Num dos braços do T libertaram CO2 e no outro ar. Normalmente, a mosca escolhe sempre seguir pelo braço que contém ar. Portanto, se o silenciamento de um determinado grupo de neurónios abolisse a aversão ao CO2, essa mosca escolheria indiferentemente o braço do ar ou o do CO2, o que significaria que esses neurónios em particular, silenciados geneticamente, eram necessários para provocar a resposta de aversão.

“Encontramos duas linhas distintas de moscas que perderam esse comportamento aversivo”, diz Vasconcelos. Primeira surpresa: não eram os neurónios que os cientistas esperavam. Segunda surpresa: esses dois tipos de neurónios respondem especificamente ao CO2.

“Isto foi inesperado”, diz Vasconcelos. “Nós pensávamos que o seu silenciamento causaria a perda dos comportamentos olfativos de aversão em geral, mas quando testámos outros cheiros, não observámos qualquer alteração no comportamento de aversão das moscas a esses outros cheiros. Também testámos esses neurónios com cheiros atraentes e, mais uma vez, o seu silenciamento não provocou nenhuma alteração comportamental”.

Por outras palavras, estas experiências revelaram dois conjuntos independentes de neurónios que são necessários para provocar uma resposta de aversão específica ao CO2.

Este é um dos principais resultados do estudo, acrescenta Vasconcelos. Outro é que um dos dois tipos de neurónios identificados apenas têm ligações nervosas locais (ou seja, com neurónios do CL), enquanto o outro tipo de neurónios também projeta as suas fibras nervosas para fora do CL.

Os cientistas quiseram ainda determinar em que direção a informação olfativa circulava de um dos tipos de neurónios para o outro através de outra série de experiências. Desta vez, inativaram um dos dois tipos e, ao mesmo tempo, registaram a actividade neural do outro tipo. Para isso recorreram à optogenética, uma tecnologia que permite ligar e desligar neurónios específicos à vontade com a ajuda de um laser.
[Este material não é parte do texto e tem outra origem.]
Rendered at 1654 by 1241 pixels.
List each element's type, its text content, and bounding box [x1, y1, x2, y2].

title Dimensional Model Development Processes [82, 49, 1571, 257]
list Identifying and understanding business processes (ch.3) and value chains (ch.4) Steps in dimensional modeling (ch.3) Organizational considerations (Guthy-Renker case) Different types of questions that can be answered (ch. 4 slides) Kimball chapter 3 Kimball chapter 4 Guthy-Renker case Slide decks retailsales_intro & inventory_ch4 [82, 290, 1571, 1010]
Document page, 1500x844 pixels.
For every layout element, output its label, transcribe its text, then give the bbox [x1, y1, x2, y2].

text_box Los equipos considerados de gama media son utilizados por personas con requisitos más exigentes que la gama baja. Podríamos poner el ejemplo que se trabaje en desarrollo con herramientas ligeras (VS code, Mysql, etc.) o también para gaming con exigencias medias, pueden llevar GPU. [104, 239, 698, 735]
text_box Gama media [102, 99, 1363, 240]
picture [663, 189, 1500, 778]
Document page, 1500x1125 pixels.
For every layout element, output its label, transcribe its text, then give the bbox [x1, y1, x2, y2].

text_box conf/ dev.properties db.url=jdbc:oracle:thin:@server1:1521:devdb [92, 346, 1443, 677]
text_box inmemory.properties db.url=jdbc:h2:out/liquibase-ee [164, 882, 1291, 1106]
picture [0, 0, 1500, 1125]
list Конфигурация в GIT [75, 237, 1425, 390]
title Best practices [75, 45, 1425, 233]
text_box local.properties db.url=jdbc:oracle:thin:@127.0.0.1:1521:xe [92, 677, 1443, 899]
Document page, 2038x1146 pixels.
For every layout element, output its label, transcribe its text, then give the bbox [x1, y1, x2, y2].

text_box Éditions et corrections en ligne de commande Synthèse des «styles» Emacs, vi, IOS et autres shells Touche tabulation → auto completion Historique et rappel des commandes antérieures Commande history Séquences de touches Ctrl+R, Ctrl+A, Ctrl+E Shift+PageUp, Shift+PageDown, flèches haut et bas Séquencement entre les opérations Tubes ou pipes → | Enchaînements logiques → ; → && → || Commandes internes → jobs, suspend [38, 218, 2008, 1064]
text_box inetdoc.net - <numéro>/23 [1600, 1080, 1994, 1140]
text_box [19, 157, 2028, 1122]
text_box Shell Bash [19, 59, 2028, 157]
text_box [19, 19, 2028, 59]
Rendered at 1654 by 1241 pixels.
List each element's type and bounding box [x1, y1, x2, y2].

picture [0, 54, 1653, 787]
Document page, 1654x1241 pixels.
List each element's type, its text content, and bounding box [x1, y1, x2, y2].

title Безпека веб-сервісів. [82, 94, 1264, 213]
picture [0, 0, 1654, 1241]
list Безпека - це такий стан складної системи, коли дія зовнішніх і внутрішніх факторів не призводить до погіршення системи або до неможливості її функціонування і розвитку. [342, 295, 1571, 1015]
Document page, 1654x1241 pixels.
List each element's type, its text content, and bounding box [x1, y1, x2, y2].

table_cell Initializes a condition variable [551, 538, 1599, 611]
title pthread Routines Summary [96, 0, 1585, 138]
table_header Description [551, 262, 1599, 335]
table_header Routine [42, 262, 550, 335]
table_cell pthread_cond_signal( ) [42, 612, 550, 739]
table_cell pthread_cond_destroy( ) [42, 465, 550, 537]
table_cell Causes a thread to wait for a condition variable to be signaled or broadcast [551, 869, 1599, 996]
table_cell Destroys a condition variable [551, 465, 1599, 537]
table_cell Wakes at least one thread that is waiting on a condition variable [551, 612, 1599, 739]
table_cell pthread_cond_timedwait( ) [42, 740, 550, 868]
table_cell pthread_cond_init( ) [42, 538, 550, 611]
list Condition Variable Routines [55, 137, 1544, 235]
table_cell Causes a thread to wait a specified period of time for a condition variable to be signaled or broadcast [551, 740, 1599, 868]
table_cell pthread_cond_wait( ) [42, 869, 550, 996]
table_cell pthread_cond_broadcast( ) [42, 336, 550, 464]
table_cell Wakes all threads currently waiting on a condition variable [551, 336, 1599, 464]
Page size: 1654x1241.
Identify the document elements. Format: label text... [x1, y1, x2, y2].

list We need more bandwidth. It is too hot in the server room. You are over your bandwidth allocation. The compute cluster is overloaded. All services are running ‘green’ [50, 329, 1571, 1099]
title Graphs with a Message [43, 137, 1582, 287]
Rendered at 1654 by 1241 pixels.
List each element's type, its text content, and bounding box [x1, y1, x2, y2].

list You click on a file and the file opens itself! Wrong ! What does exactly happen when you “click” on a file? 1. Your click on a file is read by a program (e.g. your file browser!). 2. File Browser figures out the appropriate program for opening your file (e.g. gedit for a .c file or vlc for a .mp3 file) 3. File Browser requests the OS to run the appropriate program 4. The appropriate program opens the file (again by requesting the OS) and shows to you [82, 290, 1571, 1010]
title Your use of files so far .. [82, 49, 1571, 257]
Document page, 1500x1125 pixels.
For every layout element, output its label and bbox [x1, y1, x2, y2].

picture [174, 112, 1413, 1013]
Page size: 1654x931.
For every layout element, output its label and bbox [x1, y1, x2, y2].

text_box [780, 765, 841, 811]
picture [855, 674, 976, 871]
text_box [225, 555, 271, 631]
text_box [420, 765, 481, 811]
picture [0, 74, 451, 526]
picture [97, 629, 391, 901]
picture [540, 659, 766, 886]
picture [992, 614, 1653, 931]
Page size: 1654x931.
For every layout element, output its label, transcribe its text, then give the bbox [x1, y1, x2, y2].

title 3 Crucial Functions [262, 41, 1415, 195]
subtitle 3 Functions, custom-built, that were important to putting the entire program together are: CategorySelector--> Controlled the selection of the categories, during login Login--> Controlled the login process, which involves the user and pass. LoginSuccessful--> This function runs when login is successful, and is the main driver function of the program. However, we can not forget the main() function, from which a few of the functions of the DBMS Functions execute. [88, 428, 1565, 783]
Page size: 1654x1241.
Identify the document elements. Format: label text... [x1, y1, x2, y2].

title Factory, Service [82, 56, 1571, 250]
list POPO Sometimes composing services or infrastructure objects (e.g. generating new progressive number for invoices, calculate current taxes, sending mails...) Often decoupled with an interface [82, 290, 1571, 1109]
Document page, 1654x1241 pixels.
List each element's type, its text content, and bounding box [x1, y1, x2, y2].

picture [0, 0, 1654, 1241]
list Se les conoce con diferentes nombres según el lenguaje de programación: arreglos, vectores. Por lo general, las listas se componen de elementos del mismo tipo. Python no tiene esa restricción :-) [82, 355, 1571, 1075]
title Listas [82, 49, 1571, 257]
Concluíram então que o fluxo de informação olfativa vindo das antenas começava por ser processado pelos neurónios que se projetavam para fora do CL e só depois pelos neurónios com ligações somente locais. Obtiveram assim uma primeira “fotografia” do circuito neural subjacente à resposta de aversão ao CO2.

Um outro resultado importante foi que os neurónios do grupo que projeta as suas terminações nervosas para fora do CL inervam uma estrutura do cérebro da mosca, chamada SIP (protocerebrum intermediário superior), “que se pensa coordenar as respostas aprendidas e inatas”, diz Vasconcelos.

A investigadora acredita que este estudo sobre a função do CL poderá servir de guia para estudos ulteriores das bases neurais das respostas olfativas. Tal como acontece com o CO2, poderá haver neurónios específicos de outros cheiros no CL – e não apenas neurónios que distinguem os cheiros aversivos dos atraentes.

“Existem 1300 neurónios no CL da mosca-da-fruta, o que é muito para uma mosca. As coisas são mais complexas do que pensávamos”, conclui.